In this article we explain exactly why there is great potential for property related profit in Malaysia at the moment and what the longer term prospects are for the market.


Malaysia offers a far lower cost entry point into the regional market compared to other favourites such as Hong Kong and Singapore and this point alone means that it immediately stands out and demands closer inspection.

Upon closer inspection buyers and investors will realise that recently the Malaysian government have made good on their promise to promote foreign direct investment enhancement in the real estate sector by making it far easier and more attractive for foreign buyers to purchase property in Malaysia.

This is expected to push up international demand for property in Malaysia, and the predicted demand increase is expected to result in a firming up and increase of real estate prices in the most popular and affluent parts of the country.

On paper at least it is now considerably simpler for an overseas buyer to purchase multiple properties and profit from them by letting them out for example. (We say ‘on paper’ because some of the legislative changes are slow to seep into the practical, every day bureaucratic system.)

The changes that have been made mean that a foreign buyer can now purchase multiple property units, each costing in excess of MYR 250,000 (1 MYR = approx 0.286 USD) without requiring permission to do so from the Foreign Investment Committee and that there are no restrictions on usage of property units – i.e., they can be rented out and an income can be derived from them for example.

This has certainly resulted in an intensification of foreign interest in the property market in Malaysia.

Note - two local issues that remain obstacles to investment commitment and which need to be addressed are the fact that real estate loan approvals take too much time to reach completion and that at state level, property transfer permissions can take up to five months to go through.

Other factors that are positively in Malaysia’s favour when an investor is looking at the appeal of a given nation before making a financial commitment to it are the facts that the nation is considered to be politically stable and socially secure; furthermore Malaysia may be ‘truly Asia’ and a location of stunning contrasts of experience and scenery but it is also a nation with Western standards and one in which international expatriates adapt and settle easily. This has always raised its appeal greatly with foreign companies looking for a regional presence by the way…

Returning to Deutsche Bank’s position on Malaysia at the moment, Mark Jolley believes that there is a boom impending and that stocks related to the property industry in Malaysia will be among the best performing assets in Asia this year.

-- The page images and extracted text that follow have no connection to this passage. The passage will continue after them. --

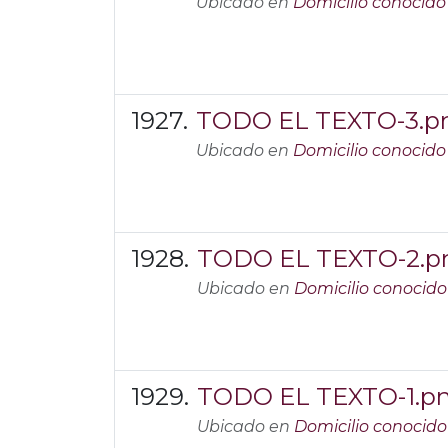
Ubicado en
Domicilio conocido
TODO EL TEXTO-3.p
Ubicado en
Domicilio conocido
TODO EL TEXTO-2.p
Ubicado en
Domicilio conocido
TODO EL TEXTO-1.p
Ubicado en
Domicilio conocido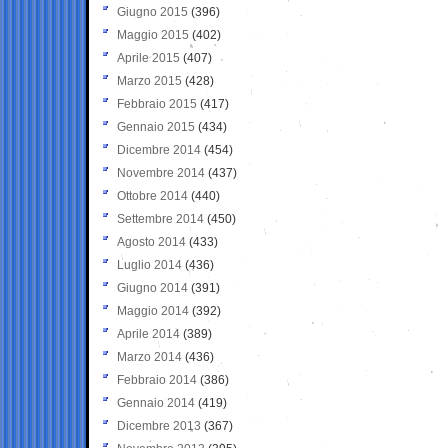
Giugno 2015
(396)
Maggio 2015
(402)
Aprile 2015
(407)
Marzo 2015
(428)
Febbraio 2015
(417)
Gennaio 2015
(434)
Dicembre 2014
(454)
Novembre 2014
(437)
Ottobre 2014
(440)
Settembre 2014
(450)
Agosto 2014
(433)
Luglio 2014
(436)
Giugno 2014
(391)
Maggio 2014
(392)
Aprile 2014
(389)
Marzo 2014
(436)
Febbraio 2014
(386)
Gennaio 2014
(419)
Dicembre 2013
(367)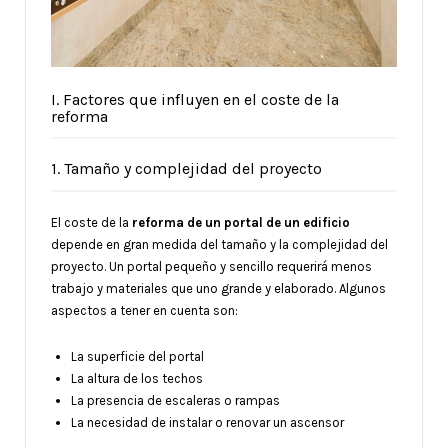
I. Factores que influyen en el coste de la
reforma
1. Tamaño y complejidad del proyecto
El coste de la
reforma de un portal de un edificio
depende en gran medida del tamaño y la complejidad del
proyecto. Un portal pequeño y sencillo requerirá menos
trabajo y materiales que uno grande y elaborado. Algunos
aspectos a tener en cuenta son:
La superficie del portal
La altura de los techos
La presencia de escaleras o rampas
La necesidad de instalar o renovar un ascensor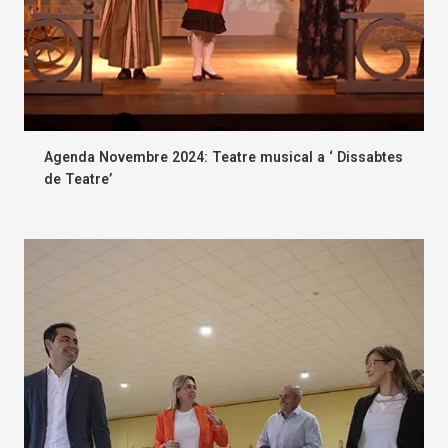
Agenda Novembre 2024: Teatre musical a ‘ Dissabtes
de Teatre’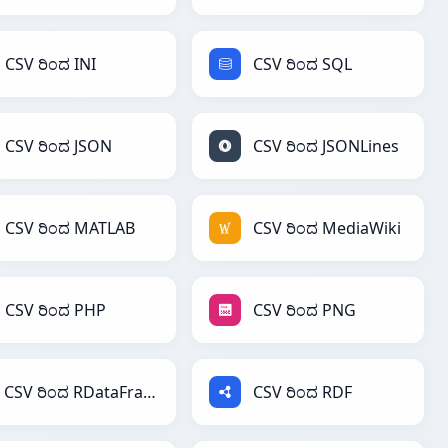
CSV ರಿಂದ INI
CSV ರಿಂದ SQL
CSV ರಿಂದ JSON
CSV ರಿಂದ JSONLines
CSV ರಿಂದ MATLAB
CSV ರಿಂದ MediaWiki
CSV ರಿಂದ PHP
CSV ರಿಂದ PNG
CSV ರಿಂದ RDataFrame
CSV ರಿಂದ RDF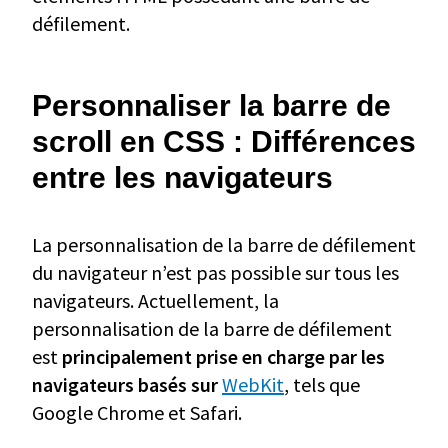
défilement.
Personnaliser la barre de
scroll en CSS : Différences
entre les navigateurs
La personnalisation de la barre de défilement
du navigateur n’est pas possible sur tous les
navigateurs. Actuellement, la
personnalisation de la barre de défilement
est
principalement prise en charge par les
navigateurs basés sur
WebKit
, tels que
Google Chrome et Safari.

His outlook is based in part on the pattern that interest rates are taking in Malaysia at the moment with the central bank recently keeping levels at 3.5% for a sixth consecutive update. This confirms that inflation has eased sufficiently to allow for more borrowing activity and in fact, the government is potentially at the point where they will be actively seeking an increase in domestic activity.

Finally – while we’re hot on property in Malaysia it’s not really a market for a quick turn around for profitability purposes – i.e., anyone contemplating Malaysia should see it as a medium to long term bet in our humble opinion.